Induction of LTP by Ca²⁺ influx through NMDA receptors leads to activation (lightning bolt) of PKA and CaMKII, which in turn promotes the mobilization of recycling endosomes (RE) into spines, exocytosis from recycling endosomes, and appearance of AMPA receptors at the spine membrane. The number of available slots in the PSD increases through unknown mechanisms, which can be filled by increased levels of extrasynaptic AMPA receptors. Receptor diffusion inside synapses decreases due to stronger scaffold interactions and/or receptor confinement. The EZ may also contribute to LTP by maintaining local recycling of AMPA receptors and preventing their escape from the spine membrane.
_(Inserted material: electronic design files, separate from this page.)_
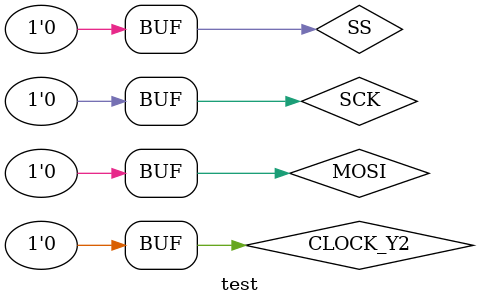
<source format=v>
`timescale 1ns / 1ps

module test;

	// Inputs
	reg CLOCK_Y2;
	reg SCK;
	reg MOSI;
	reg SS;

	// Outputs
	wire MISO;
	wire LED1;

	// Instantiate the Unit Under Test (UUT)
	SPI_slave uut (
		.CLOCK_Y2(CLOCK_Y2), 
		.SCK(SCK), 
		.MOSI(MOSI), 
		.MISO(MISO), 
		.SS(SS), 
		.LED1(LED1)
	);

	initial begin
		// Initialize Inputs
		CLOCK_Y2 = 0;
		SCK = 0;
		MOSI = 0;
		SS = 0;

		// Wait 100 ns for global reset to finish
		#100;
        
		// Add stimulus here

	end
      
endmodule


</source>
On the other hand, induction of LTD leads to activation of protein phosphatases (lightning bolt), including PP2B and PP1, triggering clathrin-, dynamin-, and Rab5-dependent endocytosis of AMPA receptors, likely at the spine EZ. Receptor downregulation occurs by trafficking through early (EE) and late endosomes (LE). Loss of synaptic slot positions through unknown mechanisms reduces AMPA receptor capacity and increases the diffusion of synaptic AMPA receptors. EZ, endocytic zone; P-GluR1, phosphorylated GluR1.